Croc eats Jock!!!

#1
Just saw on the news (STV) that ex- Nam Vet (Birminam/Cheltnam?) who was a Jock living in OZ, was eaten by a crocodile.

Any feedback from the Brits in Nam thread..

Or even the Cookery Forum??
 
#2
One less porridge wog in the world, nice one croc !
 
#3
Just goes to show they ain't fussy and will eat any old sh1t.
it wouldn't be very nutritous though.
 
#4
Sparky2339 said:
Just saw on the news (STV) that ex- Nam Vet (Birminam/Cheltnam?) who was a Jock living in OZ, was eaten by a crocodile.

Any feedback from the Brits in Nam thread..

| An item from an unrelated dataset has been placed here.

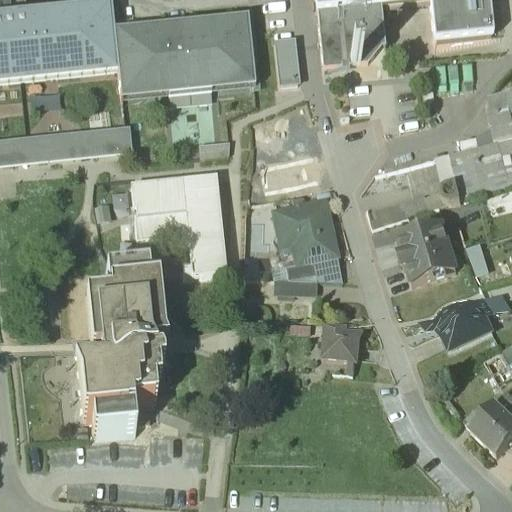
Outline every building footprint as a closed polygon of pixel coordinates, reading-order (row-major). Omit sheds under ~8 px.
[(361,0),(312,0),(314,16),(362,11),(361,0)] [(361,0),(362,11),(380,9),(428,4),(429,2),(428,0),(361,0)] [(428,0),(429,2),(428,4),(433,48),(491,42),(487,0),(428,0)] [(362,11),(314,16),(321,73),(349,71),(349,70),(359,69),(359,70),(366,69),(381,50),(384,50),(380,9),(362,11)] [(109,14),(0,25),(0,87),(116,75),(112,37),(109,14)] [(245,26),(113,40),(113,37),(112,37),(116,75),(119,108),(254,94),(246,23),(245,24),(245,26)] [(292,48),(275,50),(279,92),(296,90),(292,48)] [(393,59),(385,60),(385,62),(386,68),(394,67),(393,59)] [(378,70),(354,73),(355,82),(379,80),(378,70)] [(505,102),(485,107),(494,152),(511,147),(511,130),(510,123),(505,102)] [(124,136),(0,149),(0,169),(126,157),(124,136)] [(511,147),(494,152),(444,163),(450,192),(452,191),(457,210),(460,210),(460,206),(511,191),(511,147)] [(223,152),(197,152),(197,167),(223,167),(223,152)] [(214,185),(130,194),(132,218),(134,218),(136,227),(133,228),(135,252),(186,247),(189,276),(190,285),(190,286),(224,282),(214,185)] [(445,209),(449,211),(452,211),(457,210),(452,191),(450,192),(448,192),(444,194),(441,196),(440,200),(440,203),(442,207),(445,209)] [(427,202),(373,218),(377,233),(431,217),(427,202)] [(324,209),(272,220),(277,244),(288,242),(295,272),(295,273),(311,270),(336,265),(324,209)] [(442,233),(398,247),(403,263),(399,264),(403,276),(407,275),(412,291),(455,278),(442,233)] [(311,270),(295,273),(295,272),(284,275),(287,288),(316,290),(311,270)] [(107,304),(86,307),(94,381),(73,384),(80,457),(88,456),(91,474),(130,469),(129,460),(127,443),(142,441),(149,440),(147,423),(152,422),(150,404),(157,403),(154,383),(151,384),(149,366),(161,365),(153,291),(145,292),(143,274),(105,278),(107,304)] [(189,276),(180,278),(181,286),(190,285),(189,276)] [(287,288),(274,288),(273,301),(315,303),(316,290),(287,288)] [(511,335),(499,303),(487,307),(489,315),(488,315),(498,340),(511,335)] [(472,314),(422,338),(431,357),(439,353),(454,386),(497,366),(472,314)] [(340,343),(321,341),(317,393),(342,395),(360,397),(361,397),(365,357),(339,354),(340,343)] [(511,382),(484,399),(491,411),(496,408),(503,420),(511,414),(511,382)] [(360,397),(342,395),(341,409),(358,411),(360,397)] [(511,436),(506,430),(499,438),(511,449),(511,436)] [(487,450),(474,463),(501,488),(511,476),(511,449),(499,438),(487,450)] [(142,441),(127,443),(129,460),(144,458),(142,441)] [(465,455),(474,463),(487,450),(478,442),(465,455)]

Or even the Cookery Forum??
Got confused there ... misread it and thought that a jockadile in Oz had eaten a croc whilst feeding it bits of Naan bread :oops:

There's no place like home, there's no place like home, there's no ... oooo look a taxi!
 
#6
Ok the croc will develop heart disease and a drink problem but it will start referring to the english as a bunch of soft sassanach b*stards rather than soft pommie b*stards!
 
#8
yep were jealous of your popular language and all those useless windswept baron empty damp miles of depressing land oh and glascow were jealous of there cos we want to be the aids capitol of europe and alchoholic capitol and the buzzing popular busy port of lochmaddy in the outer hebredes, how did we miss that? damn if only we could aspire to those heights :lol: yeh i can see why moving to aus and being scoffed by a croc was a rather more exciting option.
 
#9
:D :D :D :D

Thank you Brethren of the Jockinese Lodge/Costcutter/Iqbal's et al :clap:

Yon Croc that ate the Jock will burp for a long time (deep fried Mars Bars etc)...

But, everytime it burps (meal comes back upon it like cucumber sarnies) it will hear the tune....

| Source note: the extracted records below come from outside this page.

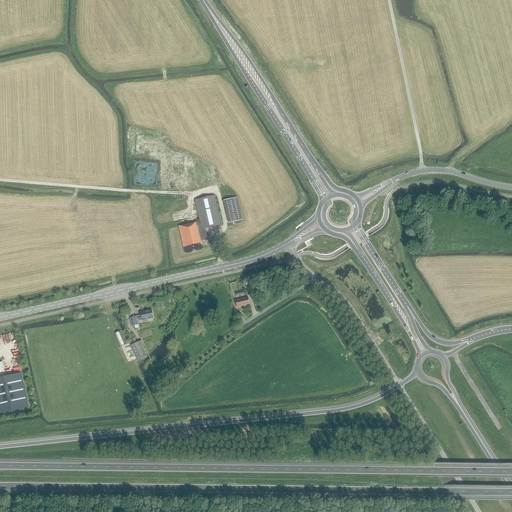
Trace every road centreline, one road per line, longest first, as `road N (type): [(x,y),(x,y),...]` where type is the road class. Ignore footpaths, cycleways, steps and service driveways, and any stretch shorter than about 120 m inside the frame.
road 1 (motorway): [(0,486),(511,492)]
road 2 (motorway): [(511,471),(0,465)]
road 3 (motorway): [(398,385),(332,411),(0,446)]
road 4 (tertiary): [(0,317),(240,262),(288,242)]
road 5 (trunk): [(205,3),(314,181)]
road 6 (trunk): [(320,171),(205,3)]
road 7 (track): [(388,0),(422,170)]
road 8 (unclassified): [(478,511),(398,385)]
road 9 (unclassified): [(398,385),(345,301),(316,278)]
road 10 (trunk): [(355,250),(420,356)]
road 11 (tertiary): [(391,181),(444,170),(511,187)]
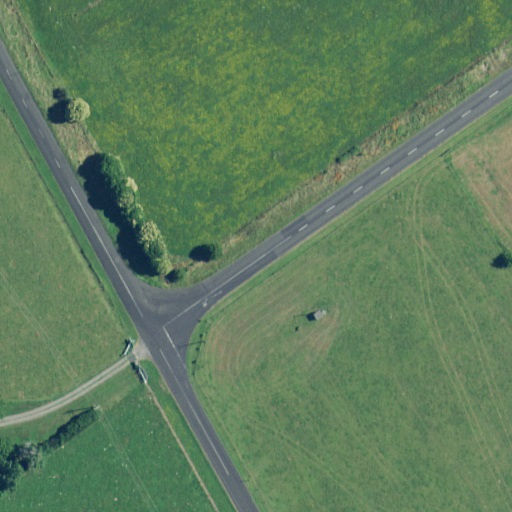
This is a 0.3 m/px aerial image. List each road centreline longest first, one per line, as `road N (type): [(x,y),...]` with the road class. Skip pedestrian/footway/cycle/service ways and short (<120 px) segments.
road 1 (unclassified): [(152,335),(511,81)]
road 2 (unclassified): [(0,59),(152,335)]
road 3 (unclassified): [(152,335),(250,511)]
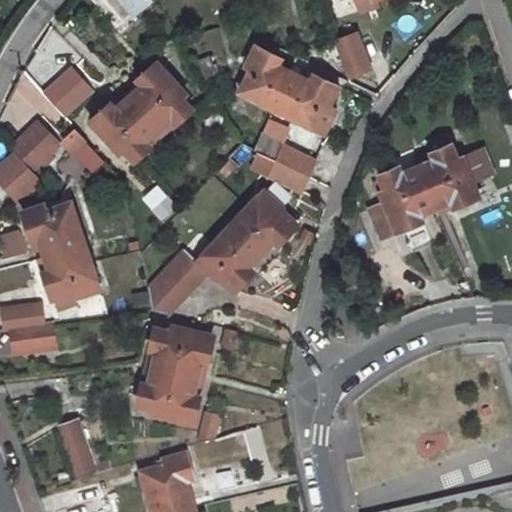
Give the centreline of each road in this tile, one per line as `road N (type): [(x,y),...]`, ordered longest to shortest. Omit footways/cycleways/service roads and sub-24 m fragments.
road 1 (residential): [(312,390),(316,287),(349,155),(431,40),(470,0)]
road 2 (residential): [(312,390),(370,339),(460,305),(511,311)]
road 3 (residential): [(326,511),(311,443),(312,390)]
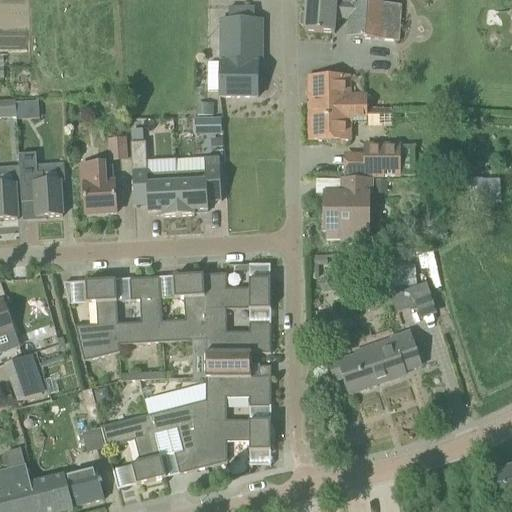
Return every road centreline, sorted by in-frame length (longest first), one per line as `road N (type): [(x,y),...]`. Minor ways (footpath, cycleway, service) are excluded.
road 1 (residential): [(0,250),(289,245)]
road 2 (residential): [(306,490),(295,440),(289,245)]
road 3 (tertiary): [(306,490),(481,443),(511,427)]
road 4 (residential): [(289,245),(297,225),(291,36)]
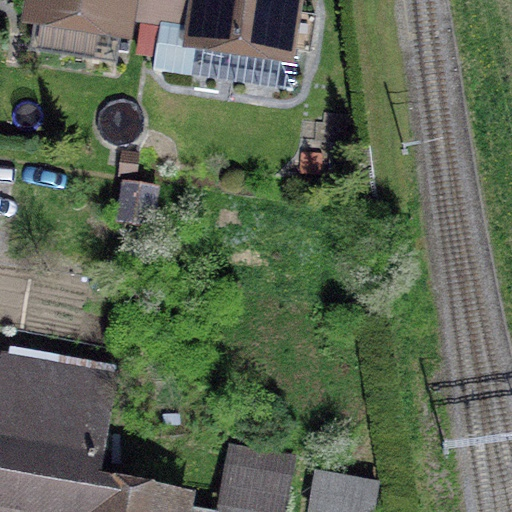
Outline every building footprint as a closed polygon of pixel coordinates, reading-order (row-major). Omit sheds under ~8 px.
[(121,27),(123,17),(160,22),(163,0),(37,0),(35,13),(121,27)] [(163,0),(160,22),(197,28),(196,38),(282,51),(289,0),(163,0)] [(9,365),(6,364),(0,396),(0,505),(37,511),(61,511),(63,504),(87,508),(86,511),(213,511),(91,489),(113,369),(12,350),(9,365)] [(230,449),(220,509),(238,511),(282,511),(291,460),(230,449)] [(317,475),(310,511),(371,511),(376,486),(317,475)]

"FOR WE'RE NO AWA' TAE BIDE AWA'..

WE'RE NO AWA' TAE LEAVE YE..."

And you will know know what Karaoke/sing song/party is....

Edited to add - I sing faster than I can type so gave up after two lines...

Not of coke before ye start :D
 
#10
I'm just imagining Steve "Croc Hunter" Irwin (gawd rest 'is soul) wrestling with a 14 foot fresh water croc with a 'see you jimmy' hat on.

"Crikey, this one smells like he's been on the Special Brew!"

Then he receives a Glasgow Kiss and cacks his khakis.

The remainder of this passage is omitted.